Gerade bei Speichermedien wie Festplatten spielen die magnetischen Eigenschaften des verwendeten Materials eine entscheidende Rolle, denn die einzelnen Bits werden mithilfe der Magnetisierung der Speichereinheit kodiert. Aber während bei makroskopischen Festkörpern gut bekannt ist, welche sich als Speichermedium eignen, ist das bei Nanoteilchen derzeit nicht der Fall. Bernd von Issendorff von der Universität Freiburg sagt dazu: „Bei Nanoteilchen sind die Eigenschaften häufig deutlich anders als bei Festkörpern. Wenn die Materie klein wird, ändern sich dadurch die magnetischen Eigenschaften. Die Frage ist nun, wie magnetisch diese kleinen Teilchen sind. Einzelne Atome sind nämlich oft magnetisch, aber wenn man diese Atome zu Molekülen oder zu Festkörpern zusammensetzt, dann verschwindet das meistens. Festkörper sind größtenteils nicht magnetisch.“

Dieser Übergang zwischen magnetischem Atom und nicht magnetischem Festkörper ist bislang noch nicht vollständig verstanden. Zwar wissen Forscher, dass sich das magnetische Moment eines Atoms – also wie magnetisch es ist und in welche Richtung diese Magnetisierung zeigt – aus zwei Komponenten zusammensetzt: dem Spinmagnetismus und dem Bahnmagnetismus. In Speichermedien bestimmt der Bahnmagnetismus wesentlich, wie stabil Informationen gespeichert werden können, denn dieser sorgt dafür, dass die Spinmomente in bestimmten Richtungen der Kristallstruktur „einrasten“.

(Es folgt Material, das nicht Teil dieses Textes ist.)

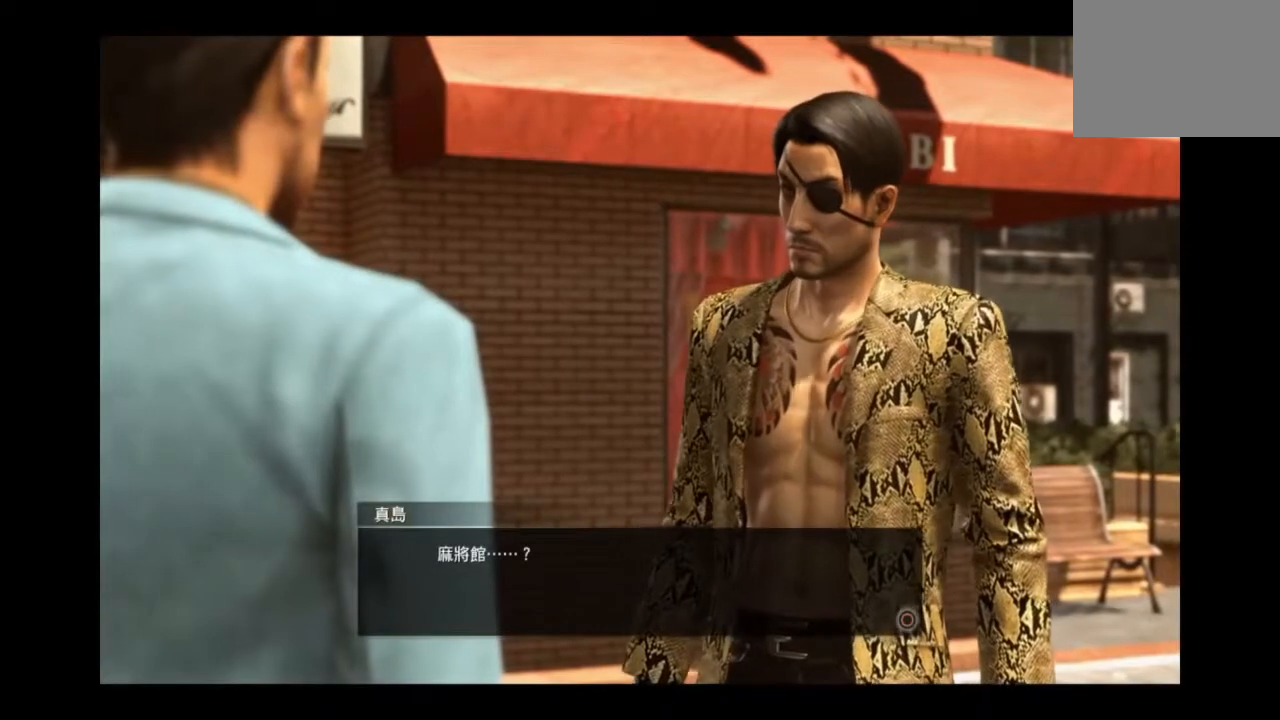
Gameplay with a controller (PlayStation layout); each line is a JSON object with the inputs held at the frame after it. "events" lists button and stick changes between this image and that frame as [ms after this image, input, new state], when the widget could be followed in between.
{"buttons": [], "left_stick": "right", "right_stick": "center", "events": [[292, "CIRCLE", "down"], [459, "CIRCLE", "up"], [459, "left_stick", "right"]]}
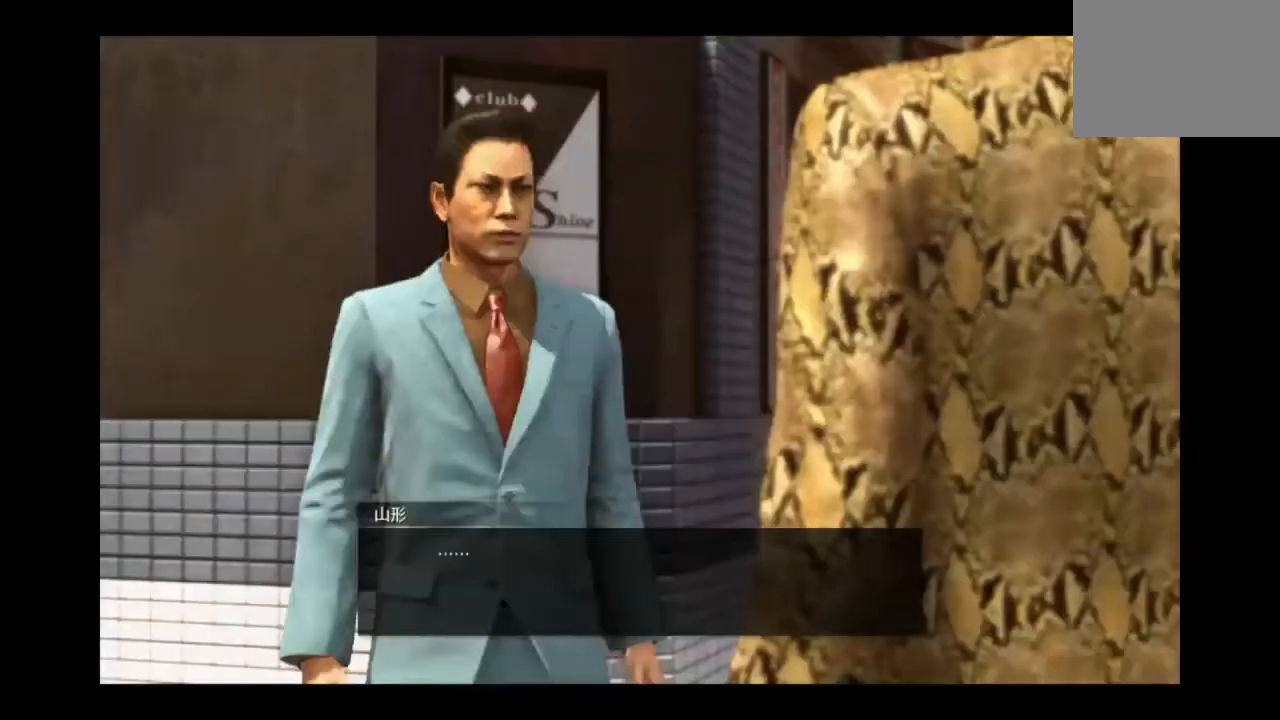
{"buttons": [], "left_stick": "center", "right_stick": "center", "events": [[417, "left_stick", "center"]]}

Eine CAD-Zeichnung zeigt den schematischen Aufbau der Nanocluster Trap.

Schema der Ionenfalle

„Der Spinmagnetismus beruht auf den Elektronen im Atom, die selbst wie kleine Magnete sind, also ein magnetisches Moment haben“, sagt von Issendorff. „Zusätzlich bewegen sie sich auf Kreisbahnen um den Atomkern und diese Kreisbahn erzeugt ein weiteres magnetisches Moment – den Bahnmagnetismus.“ Je nachdem wie viele Elektronen sich um einen Kern drehen und wie ihre Spins zueinander ausgerichtet sind, ist das Atom magnetisch – oder eben nicht. In ausgedehnten Festkörpern ist zwar häufig noch das magnetische Moment aufgrund des Spins der einzelnen Elektronen vorhanden. Was aber oft fehlt, sind diejenigen magnetischen Momente, die aufgrund der Bahnbewegung der Elektronen um das Atom entstehen, weil im Festkörper eine solche einfache Umkreisung des Atomkerns nicht mehr stattfindet. „Bei Nanoteilchen ist nun die Frage, ob und wie sich die Spins zueinander ausrichten und wie viel von dem technologisch wichtigen Bahnmagnetismus noch vorhanden ist“, erläutert von Issendorff.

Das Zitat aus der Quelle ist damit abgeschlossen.